Federal Policy Priorities: Transforming Areas of Persistent Poverty into Persistent Prosperity

 PRT Federal Policy Priorities October 2020

The Partners for Rural Transformation is a national coalition committed to serving rural communities in persistent poverty. Collectively, we serve the majority of people living in persistently impoverished places, largely rural areas. We have a significant presence in the Mississippi Delta, Appalachia, Indian Country, the Black Belt, agricultural western communities and communities along the U.S./Mexico Border.

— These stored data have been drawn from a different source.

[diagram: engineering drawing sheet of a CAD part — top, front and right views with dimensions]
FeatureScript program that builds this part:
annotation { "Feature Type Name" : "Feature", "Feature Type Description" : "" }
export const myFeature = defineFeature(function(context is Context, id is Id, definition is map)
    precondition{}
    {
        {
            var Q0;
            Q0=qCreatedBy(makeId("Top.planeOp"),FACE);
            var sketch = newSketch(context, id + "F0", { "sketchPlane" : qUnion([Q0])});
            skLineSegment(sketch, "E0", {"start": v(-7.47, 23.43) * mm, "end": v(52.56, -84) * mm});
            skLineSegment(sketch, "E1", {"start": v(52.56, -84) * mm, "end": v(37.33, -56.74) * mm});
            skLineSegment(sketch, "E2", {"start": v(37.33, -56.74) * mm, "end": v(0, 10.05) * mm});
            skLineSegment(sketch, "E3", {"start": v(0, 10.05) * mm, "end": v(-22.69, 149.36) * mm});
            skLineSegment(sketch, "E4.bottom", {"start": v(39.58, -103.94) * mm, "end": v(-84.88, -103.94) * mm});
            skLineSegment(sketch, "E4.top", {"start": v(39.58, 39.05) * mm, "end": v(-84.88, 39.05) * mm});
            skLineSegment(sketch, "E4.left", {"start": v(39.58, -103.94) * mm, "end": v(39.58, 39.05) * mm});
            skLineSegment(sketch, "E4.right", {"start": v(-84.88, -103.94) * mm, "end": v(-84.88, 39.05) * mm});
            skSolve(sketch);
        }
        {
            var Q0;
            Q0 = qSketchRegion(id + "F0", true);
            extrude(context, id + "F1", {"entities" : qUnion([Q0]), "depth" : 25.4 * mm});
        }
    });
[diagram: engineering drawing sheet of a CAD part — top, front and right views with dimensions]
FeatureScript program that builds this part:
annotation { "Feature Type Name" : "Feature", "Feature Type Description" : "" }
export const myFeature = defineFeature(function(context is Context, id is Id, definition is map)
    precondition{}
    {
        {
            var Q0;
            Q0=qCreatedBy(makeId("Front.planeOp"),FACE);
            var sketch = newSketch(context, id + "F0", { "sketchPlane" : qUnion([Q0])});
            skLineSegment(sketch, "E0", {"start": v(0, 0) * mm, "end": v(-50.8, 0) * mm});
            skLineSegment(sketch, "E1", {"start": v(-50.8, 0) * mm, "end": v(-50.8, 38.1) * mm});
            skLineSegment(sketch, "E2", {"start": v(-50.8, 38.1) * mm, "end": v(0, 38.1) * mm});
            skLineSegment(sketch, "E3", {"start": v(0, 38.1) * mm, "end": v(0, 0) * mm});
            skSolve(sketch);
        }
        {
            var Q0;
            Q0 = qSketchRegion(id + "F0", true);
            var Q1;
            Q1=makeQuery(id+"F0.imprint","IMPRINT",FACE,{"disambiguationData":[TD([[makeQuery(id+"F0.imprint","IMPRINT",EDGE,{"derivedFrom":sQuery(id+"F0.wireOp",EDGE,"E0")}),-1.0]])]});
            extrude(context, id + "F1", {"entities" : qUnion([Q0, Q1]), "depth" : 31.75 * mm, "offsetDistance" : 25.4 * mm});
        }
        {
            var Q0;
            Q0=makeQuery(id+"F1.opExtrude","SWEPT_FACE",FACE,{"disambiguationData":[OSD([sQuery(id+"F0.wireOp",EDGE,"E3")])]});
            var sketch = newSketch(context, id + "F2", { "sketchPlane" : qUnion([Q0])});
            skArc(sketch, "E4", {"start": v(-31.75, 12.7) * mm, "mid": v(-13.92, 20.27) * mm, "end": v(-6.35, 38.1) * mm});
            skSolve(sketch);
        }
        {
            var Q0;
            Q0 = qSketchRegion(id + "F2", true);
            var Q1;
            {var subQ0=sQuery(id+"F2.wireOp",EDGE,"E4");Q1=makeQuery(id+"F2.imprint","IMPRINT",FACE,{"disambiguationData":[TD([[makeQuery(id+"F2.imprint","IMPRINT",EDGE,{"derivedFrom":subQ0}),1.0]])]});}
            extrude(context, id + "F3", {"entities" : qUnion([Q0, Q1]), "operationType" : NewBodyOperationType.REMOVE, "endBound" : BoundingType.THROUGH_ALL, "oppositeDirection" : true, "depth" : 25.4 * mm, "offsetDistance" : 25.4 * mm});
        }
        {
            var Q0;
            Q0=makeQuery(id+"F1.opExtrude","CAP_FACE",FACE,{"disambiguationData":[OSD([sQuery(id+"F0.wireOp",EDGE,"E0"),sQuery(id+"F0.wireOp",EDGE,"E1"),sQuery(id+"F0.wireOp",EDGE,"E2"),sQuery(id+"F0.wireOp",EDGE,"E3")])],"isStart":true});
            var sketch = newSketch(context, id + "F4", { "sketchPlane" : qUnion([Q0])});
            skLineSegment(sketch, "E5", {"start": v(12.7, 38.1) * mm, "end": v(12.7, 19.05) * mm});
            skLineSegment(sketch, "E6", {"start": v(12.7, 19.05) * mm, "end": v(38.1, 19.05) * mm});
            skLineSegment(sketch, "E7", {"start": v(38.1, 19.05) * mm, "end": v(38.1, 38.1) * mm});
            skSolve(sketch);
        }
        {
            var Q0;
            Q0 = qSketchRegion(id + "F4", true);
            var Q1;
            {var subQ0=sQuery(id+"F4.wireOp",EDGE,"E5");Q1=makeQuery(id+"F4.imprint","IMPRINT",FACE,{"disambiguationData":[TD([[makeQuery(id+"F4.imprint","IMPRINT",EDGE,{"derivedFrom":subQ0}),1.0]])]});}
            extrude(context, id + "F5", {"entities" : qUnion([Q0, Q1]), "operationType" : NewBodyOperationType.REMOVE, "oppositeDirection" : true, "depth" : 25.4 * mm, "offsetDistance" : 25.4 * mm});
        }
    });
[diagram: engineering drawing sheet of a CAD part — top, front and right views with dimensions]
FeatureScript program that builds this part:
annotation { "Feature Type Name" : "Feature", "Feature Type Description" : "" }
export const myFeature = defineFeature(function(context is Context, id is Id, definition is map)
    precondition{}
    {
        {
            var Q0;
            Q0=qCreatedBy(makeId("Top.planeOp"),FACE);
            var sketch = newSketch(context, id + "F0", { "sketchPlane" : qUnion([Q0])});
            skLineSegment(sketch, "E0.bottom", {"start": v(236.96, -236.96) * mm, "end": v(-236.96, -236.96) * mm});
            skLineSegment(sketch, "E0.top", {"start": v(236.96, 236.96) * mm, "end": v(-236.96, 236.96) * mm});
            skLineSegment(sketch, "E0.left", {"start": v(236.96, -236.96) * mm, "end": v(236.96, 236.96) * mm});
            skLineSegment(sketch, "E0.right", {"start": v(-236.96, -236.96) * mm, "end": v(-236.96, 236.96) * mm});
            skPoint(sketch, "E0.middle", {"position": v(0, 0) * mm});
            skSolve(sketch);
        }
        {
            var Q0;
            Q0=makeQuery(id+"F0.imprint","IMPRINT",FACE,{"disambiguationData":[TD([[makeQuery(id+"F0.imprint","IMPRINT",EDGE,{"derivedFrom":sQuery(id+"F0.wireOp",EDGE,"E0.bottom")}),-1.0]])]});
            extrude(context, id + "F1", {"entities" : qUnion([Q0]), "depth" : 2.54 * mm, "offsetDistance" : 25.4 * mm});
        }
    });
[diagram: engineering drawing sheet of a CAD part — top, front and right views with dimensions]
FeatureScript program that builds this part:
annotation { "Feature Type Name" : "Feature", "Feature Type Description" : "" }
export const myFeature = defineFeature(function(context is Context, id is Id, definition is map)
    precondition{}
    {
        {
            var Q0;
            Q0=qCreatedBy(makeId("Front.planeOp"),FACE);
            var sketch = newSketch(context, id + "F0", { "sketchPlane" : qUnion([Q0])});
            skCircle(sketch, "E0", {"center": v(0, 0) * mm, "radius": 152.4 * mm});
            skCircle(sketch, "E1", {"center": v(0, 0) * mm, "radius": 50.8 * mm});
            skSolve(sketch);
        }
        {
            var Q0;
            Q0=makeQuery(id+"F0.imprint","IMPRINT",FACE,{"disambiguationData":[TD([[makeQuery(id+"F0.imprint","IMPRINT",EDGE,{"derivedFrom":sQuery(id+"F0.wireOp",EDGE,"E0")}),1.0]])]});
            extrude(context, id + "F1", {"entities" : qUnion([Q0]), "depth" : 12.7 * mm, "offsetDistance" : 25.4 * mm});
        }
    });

On its face, persistent poverty is a measure used to describe counties and parishes where the poverty rate eclipsed 20 percent for three consecutive decades. A closer examination also paints a picture that is steadfastly rural and marred by racial inequity. Of the 395 persistent poverty counties, eight out of 10 are non-metro and the majority (60 percent) of people living in persistent poverty counties are people of color.

Often, in regions of persistent poverty, other forms of distress are also present – high unemployment, a lack of access to banking services, a paucity of quality affordable housing, food insecurity, health care deserts, inadequate school funds, and unsafe drinking water – all of which contribute to higher rates of premature death and lower health outcomes.

Importantly, solutions exist. For decades, Community Development Financial Institutions (CDFIs) in some of the most economically distressed regions of the country have been working alongside community members to address the employment and housing, banking and infrastructure needs of local people and places. Yet despite their success, philanthropic, bank and federal investment in persistent poverty regions is dramatically less than in places with significantly more resources; thus perpetuating and exacerbating inequity.

Congress and federal agencies can take action to advance social and economic opportunity in our nation’s most distressed communities. To this end, we make the following recommendations to increase resources to persistent poverty areas, each is discussed in this brief in more detail:

  • Increase and prioritize federal investment in persistent poverty areas
  • Increase capital to CDFIs serving persistent poverty areas
  • Adjust existing federal programs to better reach persistent poverty areas
  • Strengthen the Community Reinvestment Act (CRA)
  • Ensure persistent poverty areas have the resources needed to recover from COVID-19

In addition to these solutions specific to addressing federal funding and capital gaps in persistent poverty areas, low-income families across the company have critical needs. Transitioning persistent poverty communities out of deep poverty also requires attention to other financial security and economic inclusion issues. This includes measures, such as adopting strong federal consumer protections against predatory lending, restoring the strength of the Federal Housing Act, curbing abusive debt collection practices, and removing the asset limits from means-tested benefit programs. Additionally, persistent poverty communities will greatly benefit from additional COVID relief, such as direct stimulus payments to individuals and businesses, so long as they are structured to reach those most in need and without regard to documentation status. Finally, we recognize that bold, new ideas to address the racial wealth gap will also help transform our communities, ranging from baby bonds to student loan debt forgiveness.

Building on our 200-year collective experience in rural persistent poverty regions, the Partners for Rural Transformation call on federal policy makers to join us in extending opportunities to the most forgotten corners of America. We have solutions that work. With the capital to take those solutions to scale, together, we will strengthen the playing field in persistent poverty areas, and expand opportunity for all families and communities across this great country.